Elhosseny Mohamed, Abdel-Salam Mahmoud, El-Hasnony Ibrahim M
College of Computing and Informatics, University of Sharjah, Sharjah, UAE.
Faculty of Computers and Information Science, Mansoura University, Mansoura, Egypt.
Sci Rep. 2025 Mar 27;15(1):10656. doi: 10.1038/s41598-024-81144-0.
The Crayfish Optimization Algorithm (COA) is a recent powerful algorithm that is sometimes plagued by poor convergence speed and a tendency to rapidly converge to the local optimum. This study introduces a variation of the COA called Adaptive Dynamic COA with a Locally enhanced escape operator (AD-COA-L) to tackle these issues. Firstly, the algorithm utilizes the Bernoulli map initialization strategy to quickly establish a high-quality population that is evenly distributed. This helps the algorithm to promptly reach the proper search area. Additionally, in order to mitigate the likelihood of getting trapped in local optima and improve the quality of the obtained solution, an Adaptive Lens Opposition-Based Learning (ALOBL) mechanism is applied. Moreover, the local escape operator (LEO) is utilized to aggressively discourage the adoption of isolated solutions and encourage the sharing of information within the search area. Finally, a new inertia weight is suggested to improve the search capability of COA and prevent it from being stuck in local optima by enhancing the exploitation capability of COA. AD-COA-L is evaluated against eight advanced state-of-the-art variations and ten classical and recent metaheuristic algorithms on 29 benchmark functions from CEC2017 of varying dimensions (50 and 100). AD-COA-L demonstrates superior accuracy, balanced exploration-exploitation and convergence speed, compared to other algorithms across most benchmark functions. Furthermore, we evaluated the proficiency of AD-COA-L in tackling seven demanding real-world and restricted engineering optimization challenges. The experimental findings clearly illustrate the competitiveness and advantages of the proposed AD-COA-L algorithm.
小龙虾优化算法(COA)是一种近期出现的强大算法,但有时会受到收敛速度慢以及容易迅速收敛到局部最优的困扰。本研究引入了一种名为带局部增强逃逸算子的自适应动态COA(AD - COA - L)的COA变体来解决这些问题。首先,该算法利用伯努利映射初始化策略快速建立一个均匀分布的高质量种群。这有助于算法迅速到达合适的搜索区域。此外,为了降低陷入局部最优的可能性并提高所获得解的质量,应用了基于自适应透镜对立学习(ALOBL)机制。

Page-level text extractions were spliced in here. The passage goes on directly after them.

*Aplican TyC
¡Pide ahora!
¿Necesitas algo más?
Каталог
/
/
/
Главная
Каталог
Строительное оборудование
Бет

而且,利用局部逃逸算子(LEO)强烈抑制孤立解的采用,并鼓励在搜索区域内共享信息。最后,提出了一种新的惯性权重,以提高COA的搜索能力,并通过增强COA的开发能力防止其陷入局部最优。在来自CEC2017的29个不同维度(50维和100维)的基准函数上,将AD - COA - L与八种先进的最新变体以及十种经典和近期的元启发式算法进行了评估。与大多数基准函数上的其他算法相比,AD - COA - L展示出了卓越的准确性、平衡的探索 - 开发能力和收敛速度。此外,我们评估了AD - COA - L在解决七个具有挑战性的现实世界和受限工程优化问题方面的能力。实验结果清楚地说明了所提出的AD - COA - L算法的竞争力和优势。